### WHAT TO WORK ON:
Number the lines in the records below as a list, starting at the line that contains "Postar um comentário (0)" and stopping after the line that contains "Próxima Postagem". Leave out any blank lines.

(Saved entries)
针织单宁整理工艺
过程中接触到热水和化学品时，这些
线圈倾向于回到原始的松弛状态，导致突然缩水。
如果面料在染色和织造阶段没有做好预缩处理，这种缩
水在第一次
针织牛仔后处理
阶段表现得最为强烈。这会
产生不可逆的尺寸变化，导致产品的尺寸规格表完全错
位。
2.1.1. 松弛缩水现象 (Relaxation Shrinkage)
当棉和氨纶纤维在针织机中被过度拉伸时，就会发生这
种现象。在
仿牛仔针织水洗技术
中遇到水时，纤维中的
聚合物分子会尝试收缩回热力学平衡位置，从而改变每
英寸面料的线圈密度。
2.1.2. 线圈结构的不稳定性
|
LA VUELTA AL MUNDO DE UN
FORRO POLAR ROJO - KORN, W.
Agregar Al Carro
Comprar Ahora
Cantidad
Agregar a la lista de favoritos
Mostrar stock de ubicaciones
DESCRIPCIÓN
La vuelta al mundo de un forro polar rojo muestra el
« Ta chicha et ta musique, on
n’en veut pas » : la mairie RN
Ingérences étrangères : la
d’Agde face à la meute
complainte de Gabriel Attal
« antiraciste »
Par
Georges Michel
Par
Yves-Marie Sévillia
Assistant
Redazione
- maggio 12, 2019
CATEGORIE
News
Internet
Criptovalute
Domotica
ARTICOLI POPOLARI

...

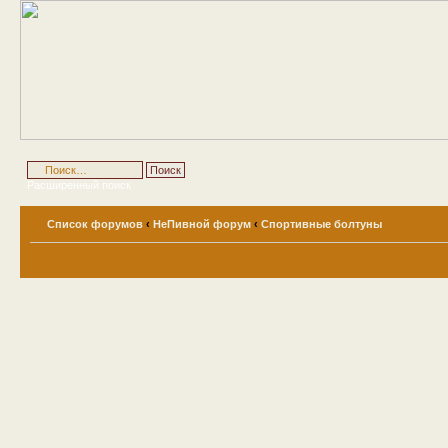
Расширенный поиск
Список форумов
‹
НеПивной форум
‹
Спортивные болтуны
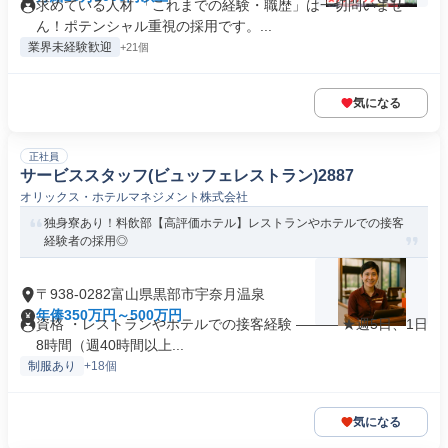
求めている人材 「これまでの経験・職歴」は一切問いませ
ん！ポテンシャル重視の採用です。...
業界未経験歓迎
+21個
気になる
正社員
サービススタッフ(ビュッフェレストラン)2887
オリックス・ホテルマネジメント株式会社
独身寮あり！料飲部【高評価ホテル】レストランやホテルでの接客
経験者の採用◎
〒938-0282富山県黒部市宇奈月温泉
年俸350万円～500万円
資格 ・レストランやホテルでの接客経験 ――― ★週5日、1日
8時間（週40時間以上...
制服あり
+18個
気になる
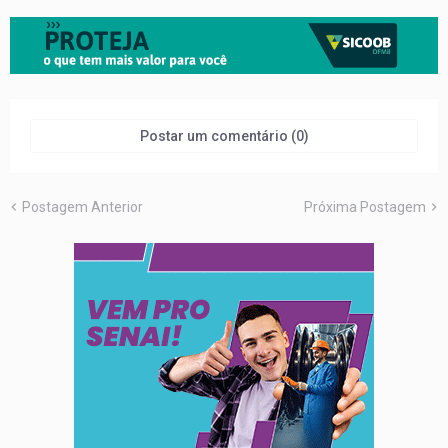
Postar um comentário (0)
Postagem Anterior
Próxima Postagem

---

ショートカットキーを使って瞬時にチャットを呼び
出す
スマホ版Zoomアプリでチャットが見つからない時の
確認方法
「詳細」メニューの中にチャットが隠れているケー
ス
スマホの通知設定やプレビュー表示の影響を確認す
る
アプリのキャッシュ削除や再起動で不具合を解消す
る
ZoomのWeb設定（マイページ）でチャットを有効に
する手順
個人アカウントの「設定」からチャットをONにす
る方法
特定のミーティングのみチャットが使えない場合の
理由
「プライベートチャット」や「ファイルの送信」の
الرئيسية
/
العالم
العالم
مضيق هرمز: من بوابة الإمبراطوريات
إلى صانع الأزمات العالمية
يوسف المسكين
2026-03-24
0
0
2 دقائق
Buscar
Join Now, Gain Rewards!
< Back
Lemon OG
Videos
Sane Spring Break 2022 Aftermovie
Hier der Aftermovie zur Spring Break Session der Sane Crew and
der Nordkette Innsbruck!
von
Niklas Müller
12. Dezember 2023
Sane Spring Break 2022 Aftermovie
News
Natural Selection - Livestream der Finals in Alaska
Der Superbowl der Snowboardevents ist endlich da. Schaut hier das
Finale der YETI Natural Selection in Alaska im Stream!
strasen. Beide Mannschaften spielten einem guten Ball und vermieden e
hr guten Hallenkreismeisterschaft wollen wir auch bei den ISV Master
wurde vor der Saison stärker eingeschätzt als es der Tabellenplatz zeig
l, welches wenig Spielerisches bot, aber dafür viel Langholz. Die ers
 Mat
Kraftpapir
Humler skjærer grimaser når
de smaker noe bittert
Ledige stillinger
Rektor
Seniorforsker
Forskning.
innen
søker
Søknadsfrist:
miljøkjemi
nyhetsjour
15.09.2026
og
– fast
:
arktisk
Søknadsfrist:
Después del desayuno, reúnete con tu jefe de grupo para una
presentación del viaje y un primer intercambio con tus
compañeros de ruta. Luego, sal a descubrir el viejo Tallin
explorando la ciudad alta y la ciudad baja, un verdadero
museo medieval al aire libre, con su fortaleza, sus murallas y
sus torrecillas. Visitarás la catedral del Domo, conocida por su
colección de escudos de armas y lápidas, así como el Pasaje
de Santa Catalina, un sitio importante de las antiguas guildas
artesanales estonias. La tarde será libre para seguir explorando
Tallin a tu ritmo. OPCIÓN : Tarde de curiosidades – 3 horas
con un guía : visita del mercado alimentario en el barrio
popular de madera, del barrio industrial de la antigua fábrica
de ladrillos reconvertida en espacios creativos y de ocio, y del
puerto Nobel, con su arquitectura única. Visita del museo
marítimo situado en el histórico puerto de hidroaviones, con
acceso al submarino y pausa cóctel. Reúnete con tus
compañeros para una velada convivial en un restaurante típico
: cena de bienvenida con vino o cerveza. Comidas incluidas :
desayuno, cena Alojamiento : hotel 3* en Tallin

### ANSWER TO THIS TASK:
1. Postar um comentário (0)
2. Postagem Anterior
3. Próxima Postagem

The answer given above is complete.